There were flies, dead ones, all around him. But he didn’t move. He just sat there and if left alone would have starved. The frog relied on movement to catch his prey. If it didn’t move, it wasn’t dinner.
Are we like that frog? Are we surrounded with blessings all around us but don’t see them?
It is easy for me to get wrapped up in worrying about what sort of legacy I will leave when I’m gone. I guess this is especially punctuated by the possibly of a shorter life than planned. What sort of lasting difference can I make in the world?
I search for meaning, blind to what’s standing all around me.
My children are adults now, raising their own children, my grandchildren. My legacy flows through them to their children and long after I’m gone it will continue on to newer generations, not just from genetics, but more importantly from the lessons my wife and I passed on.
This is not to say I was a perfect father. I wasn’t. I’d like to go back and fix all sorts of mistakes. So, yes, I do have regrets, but they are far outweighed by the pleasures of raising my children. Despite my screw ups, I hope they see some good examples they can pass down to their own children.

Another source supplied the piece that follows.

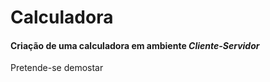 # Calculadora
<h4>  Criação de uma calculadora em ambiente
<i> Cliente-Servidor  </i> </h4>

Pretende-se demostar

As I see it, a man should strive to make a difference in this world, but he should never miss the difference he has already made.
Our most important legacy is our contribution to the souls around us. You can write fine novels, make inspiring movies, preach mighty sermons, become the President of the United States, but if you haven’t done something to help others, you haven’t accomplished anything.
The most important goal a parent can have is to leave his child a little step up. Not in money or possessions, but a bit more confident, loving, and caring.
Your legacy? You already have it. It is all around you.